I had to manually modify the standard deployment script, disabling deploycontainer and enabling deploygroup.

See the results

At this point, WordPress (the app that we deployed) is up and running inside a Docker container, and already using the ClearDB MySQL database provided by Bluemix. Access the URL of your wordpress container group and you will see this:

Bluemix dashboard also shows the components running:

But the most interesting evidence you can see accessing the phpinfo container URL or IP. Scroll to the environment variables section to see all services credentials available as environment variables from VCAP_SERVICES:

I use these credentials to configure WordPress while building the Dockerfile, so it can find its database when executing:

So I’m using sed, the text-editor-as-a-command, to edit WordPress configuration file (/etc/wordpress/wp-config.php) and change some patterns there into appropriate getenv() calls to grab credentials provided by VCAP_SERVICES.

Dockerfile best practices

The containers folder in the source code presents one folder per image, each is an example of different Dockerfiles. We use only the wordpress and phpinfo ones here. But I’d like to highlight some best practices.

A Dockerfile is a script where you define how a container image should be built. A container image is very similar to a VM image, the difference is more related to the file formats they are stored. VMs uses QCOW, VMDK etc while Docker uses layered filesystem images. From the application perspective, all the rest is almost the same.

Being a building script, it starts from a base parent image, defined by the FROM command. We used a plain official CentOS image as a starting point. You must select very carefully your parent images, in the same way you select the Linux distribution for your company. You should consider who maintains the base image, it should be well maintained.

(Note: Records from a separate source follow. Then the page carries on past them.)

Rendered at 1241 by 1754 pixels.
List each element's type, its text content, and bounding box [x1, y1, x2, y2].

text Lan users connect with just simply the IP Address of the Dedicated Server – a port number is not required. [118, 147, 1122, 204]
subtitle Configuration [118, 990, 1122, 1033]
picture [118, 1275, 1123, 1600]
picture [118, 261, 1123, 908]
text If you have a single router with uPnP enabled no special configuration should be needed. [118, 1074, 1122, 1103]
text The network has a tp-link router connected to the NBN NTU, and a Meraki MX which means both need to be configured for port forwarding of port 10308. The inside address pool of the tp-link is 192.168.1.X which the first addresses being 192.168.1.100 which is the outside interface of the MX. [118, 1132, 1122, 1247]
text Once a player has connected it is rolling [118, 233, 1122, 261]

Avoid creating images manually, as running a base container, issuing commands manually and then committing it. All logic to prepare the image should be scripted in your Dockerfile.

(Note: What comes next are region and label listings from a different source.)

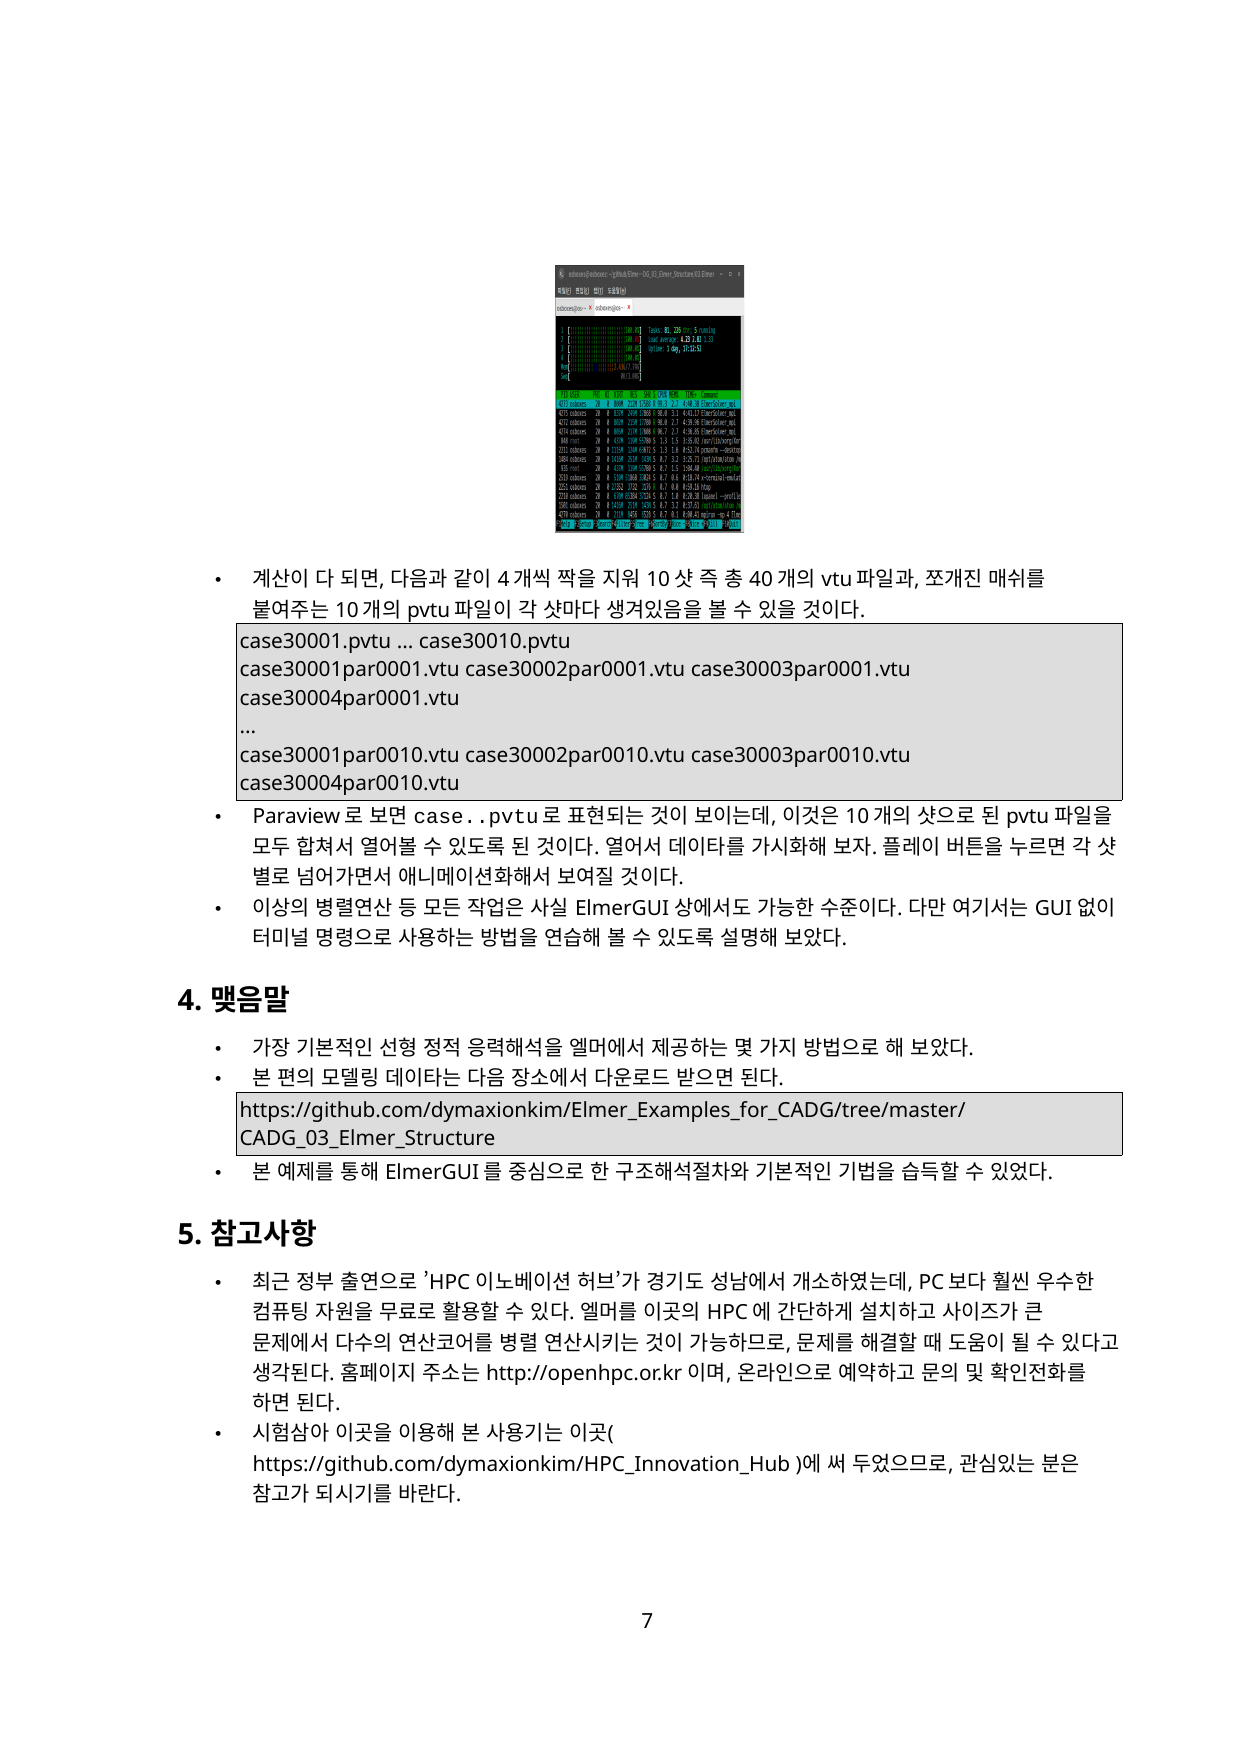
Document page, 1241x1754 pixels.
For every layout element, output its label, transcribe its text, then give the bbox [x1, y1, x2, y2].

text case30001par0001.vtu case30002par0001.vtu case30003par0001.vtu case30004par0001.vtu [237, 652, 1122, 708]
text ... [237, 708, 1122, 737]
list Paraview로 보면 case..pvtu로 표현되는 것이 보이는데, 이것은 10개의 샷으로 된 pvtu 파일을 모두 합쳐서 열어볼 수 있도록 된 것이다. 열어서 데이타를 가시화해 보자. 플레이 버튼을 누르면 각 샷 별로 넘어가면서 애니메이션화해서 보여질 것이다. [215, 800, 1122, 891]
list 최근 정부 출연으로 ’HPC 이노베이션 허브’가 경기도 성남에서 개소하였는데, PC보다 훨씬 우수한 컴퓨팅 자원을 무료로 활용할 수 있다. 엘머를 이곳의 HPC에 간단하게 설치하고 사이즈가 큰 문제에서 다수의 연산코어를 병렬 연산시키는 것이 가능하므로, 문제를 해결할 때 도움이 될 수 있다고 생각된다. 홈페이지 주소는 http://openhpc.or.kr 이며, 온라인으로 예약하고 문의 및 확인전화를 하면 된다. [215, 1265, 1122, 1417]
list 계산이 다 되면, 다음과 같이 4개씩 짝을 지워 10샷 즉 총 40개의 vtu파일과, 쪼개진 매쉬를 붙여주는 10개의 pvtu파일이 각 샷마다 생겨있음을 볼 수 있을 것이다. [215, 562, 1122, 623]
subtitle 5. 참고사항 [177, 1210, 1122, 1253]
text https://github.com/dymaxionkim/Elmer_Examples_for_CADG/tree/master/CADG_03_Elmer_Structure [237, 1093, 1122, 1155]
list 본 예제를 통해 ElmerGUI를 중심으로 한 구조해석절차와 기본적인 기법을 습득할 수 있었다. [215, 1155, 1122, 1185]
text case30001.pvtu ... case30010.pvtu [237, 624, 1122, 652]
list 이상의 병렬연산 등 모든 작업은 사실 ElmerGUI 상에서도 가능한 수준이다. 다만 여기서는 GUI 없이 터미널 명령으로 사용하는 방법을 연습해 볼 수 있도록 설명해 보았다. [215, 891, 1122, 951]
picture [555, 265, 745, 533]
text case30001par0010.vtu case30002par0010.vtu case30003par0010.vtu case30004par0010.vtu [237, 737, 1122, 800]
list 시험삼아 이곳을 이용해 본 사용기는 이곳( https://github.com/dymaxionkim/HPC_Innovation_Hub )에 써 두었으므로, 관심있는 분은 참고가 되시기를 바란다. [215, 1417, 1122, 1508]
list 가장 기본적인 선형 정적 응력해석을 엘머에서 제공하는 몇 가지 방법으로 해 보았다. [215, 1031, 1122, 1062]
subtitle 4. 맺음말 [177, 976, 1122, 1019]
list 본 편의 모델링 데이타는 다음 장소에서 다운로드 받으면 된다. [215, 1062, 1122, 1092]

In case complex file editing is required, capture edits in patches and use the patch command in your Dockerfile, as I did on wordpress Dockerfile.

To create a patch:

Then see the wordpress Dockerfile to understand how to apply it.

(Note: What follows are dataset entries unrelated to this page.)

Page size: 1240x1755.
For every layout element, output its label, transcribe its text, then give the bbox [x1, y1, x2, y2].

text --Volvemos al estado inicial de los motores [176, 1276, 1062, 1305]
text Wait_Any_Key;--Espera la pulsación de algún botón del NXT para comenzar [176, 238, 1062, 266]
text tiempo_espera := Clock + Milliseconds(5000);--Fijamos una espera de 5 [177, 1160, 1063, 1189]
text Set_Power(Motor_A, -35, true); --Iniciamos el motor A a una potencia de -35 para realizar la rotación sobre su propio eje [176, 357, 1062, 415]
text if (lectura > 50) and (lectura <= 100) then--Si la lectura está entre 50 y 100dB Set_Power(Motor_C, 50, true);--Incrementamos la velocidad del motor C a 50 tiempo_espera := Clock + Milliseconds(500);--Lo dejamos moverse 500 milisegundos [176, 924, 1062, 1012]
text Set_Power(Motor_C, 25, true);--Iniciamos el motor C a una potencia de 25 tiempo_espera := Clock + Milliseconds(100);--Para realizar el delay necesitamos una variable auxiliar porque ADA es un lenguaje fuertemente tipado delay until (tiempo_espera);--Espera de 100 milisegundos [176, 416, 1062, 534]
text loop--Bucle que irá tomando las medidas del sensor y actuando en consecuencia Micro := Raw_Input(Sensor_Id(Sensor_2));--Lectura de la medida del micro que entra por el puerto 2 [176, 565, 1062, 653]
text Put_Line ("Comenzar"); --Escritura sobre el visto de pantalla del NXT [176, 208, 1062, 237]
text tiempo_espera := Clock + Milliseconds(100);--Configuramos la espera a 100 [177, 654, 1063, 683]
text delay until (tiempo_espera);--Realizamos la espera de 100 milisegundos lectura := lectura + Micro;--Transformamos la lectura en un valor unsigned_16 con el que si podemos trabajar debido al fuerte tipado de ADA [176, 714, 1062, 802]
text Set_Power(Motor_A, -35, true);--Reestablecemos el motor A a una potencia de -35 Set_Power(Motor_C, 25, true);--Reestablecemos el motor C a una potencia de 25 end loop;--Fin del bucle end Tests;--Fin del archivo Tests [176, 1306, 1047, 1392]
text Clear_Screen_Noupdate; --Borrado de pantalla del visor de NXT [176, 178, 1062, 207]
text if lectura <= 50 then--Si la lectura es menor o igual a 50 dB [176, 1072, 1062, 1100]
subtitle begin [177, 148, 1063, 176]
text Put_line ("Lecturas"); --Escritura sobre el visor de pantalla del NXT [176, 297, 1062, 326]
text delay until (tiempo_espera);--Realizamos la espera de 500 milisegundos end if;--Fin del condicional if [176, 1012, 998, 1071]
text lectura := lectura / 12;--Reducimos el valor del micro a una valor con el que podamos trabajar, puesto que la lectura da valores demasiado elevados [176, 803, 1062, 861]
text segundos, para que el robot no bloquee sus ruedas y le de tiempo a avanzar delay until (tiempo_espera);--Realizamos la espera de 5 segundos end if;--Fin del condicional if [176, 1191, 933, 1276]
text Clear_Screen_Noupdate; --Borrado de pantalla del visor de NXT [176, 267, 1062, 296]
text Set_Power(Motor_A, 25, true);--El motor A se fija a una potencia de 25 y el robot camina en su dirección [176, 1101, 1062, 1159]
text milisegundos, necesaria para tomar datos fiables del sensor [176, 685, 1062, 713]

Always that possible, use official distribution packages instead of downloading libraries (.zip or .tar.gz) from the Internet. In the wordpress Dockerfile I enabled the official EPEL repository so I can install WordPress with YUM. Same happens on the Django and NGINX Dockerfiles. Also note how I don’t have to worry about installing PHP and MySQL client libraries – they get installed automatically when YUM install wordpress package, because PHP and MySQL are dependencies.

When Docker on Bluemix is useful

CloudFoundry (the execution environment behind Bluemix) has its own Open Source container technology called Warden. And CloudFoundry’s Dockerfile-equivalent is called Buildpack. Just to illustrate, here is a WordPress buildpack for CloudFoundry and Bluemix.

To chose to go with Docker in some parts of your application means to give up some native integrations and facilities naturally and automatically provided by Bluemix. With Docker you’ll have to control and manage some more things for yourself. So go with Docker, instead of a buildpack, if:

If you need portability, you need to move your runtimes in and out Bluemix/CloudFoundry.

If a buildpack you need is less well maintained then the equivalent Linux distribution package. Or you need a reliable and supported source of pre-packaged software in a way just a major Linux distribution can provide.

If you are not ready to learn how to use and configure a complex buildpack, like the Python one, when you are already proficient on your favorite distribution’s Python packaging.

If you need Apache HTTPD advanced features as mod_rewrite, mod_autoindex or mod_dav.

If you simply need more control over your runtimes.

The best balance is to use Bluemix services/APIs/middleware and native buildpacks/runtimes whenever possible, and go with Docker on specific situations. Leveraging the integration that Docker on Bluemix provides.